### EXERCISE DIRECTIONS
With the pictures omitted, write out the entries that follow exactly as they stand.
━━━ AVAILABLE DATA
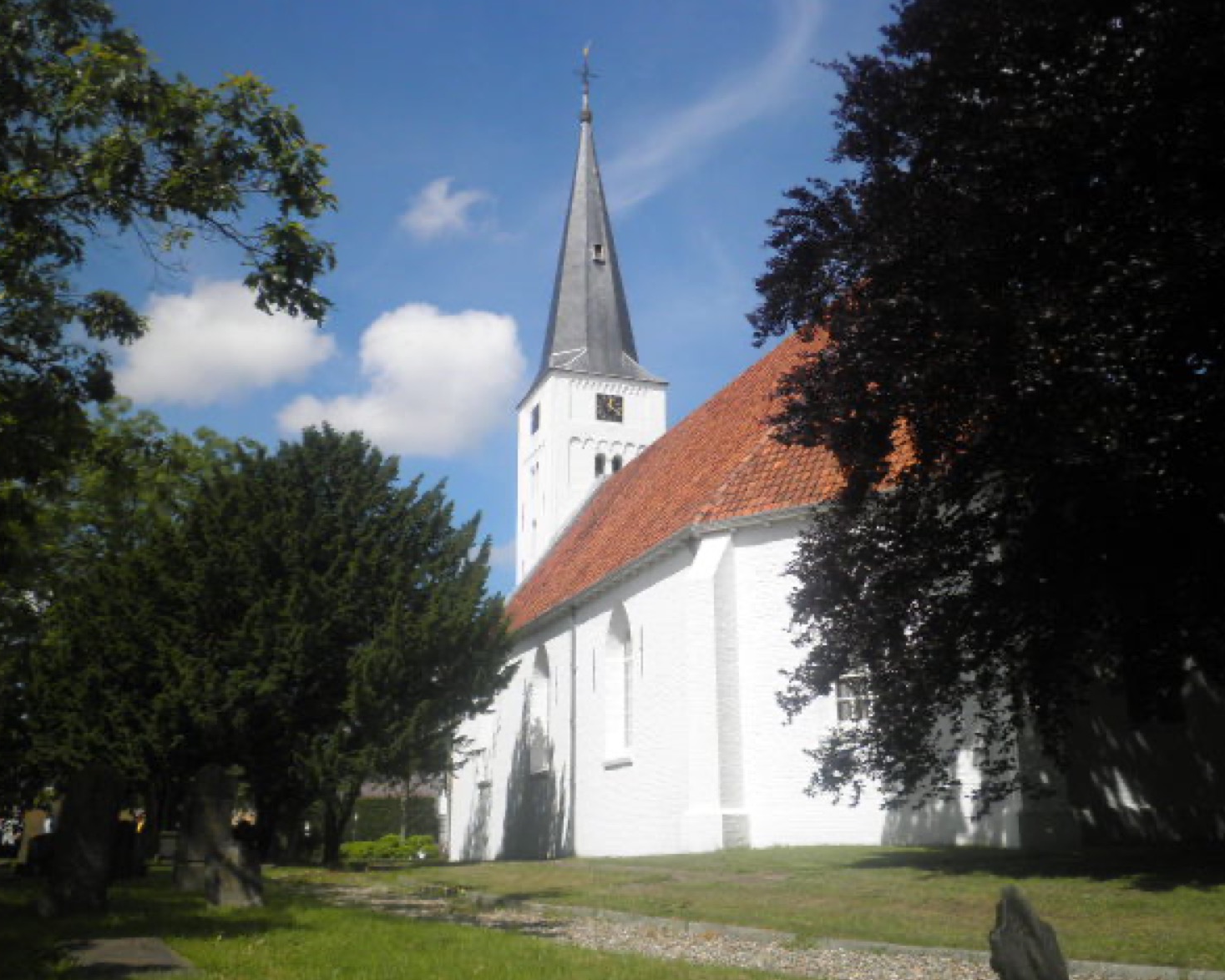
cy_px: 482
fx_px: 1197
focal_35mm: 33
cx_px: 639
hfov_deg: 54.2
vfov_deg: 44.6
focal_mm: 5.5
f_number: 8.2
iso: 64
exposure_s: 1/160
━━━━━━
### EXERCISE SOLUTION
cy_px: 482
fx_px: 1197
focal_35mm: 33
cx_px: 639
hfov_deg: 54.2
vfov_deg: 44.6
focal_mm: 5.5
f_number: 8.2
iso: 64
exposure_s: 1/160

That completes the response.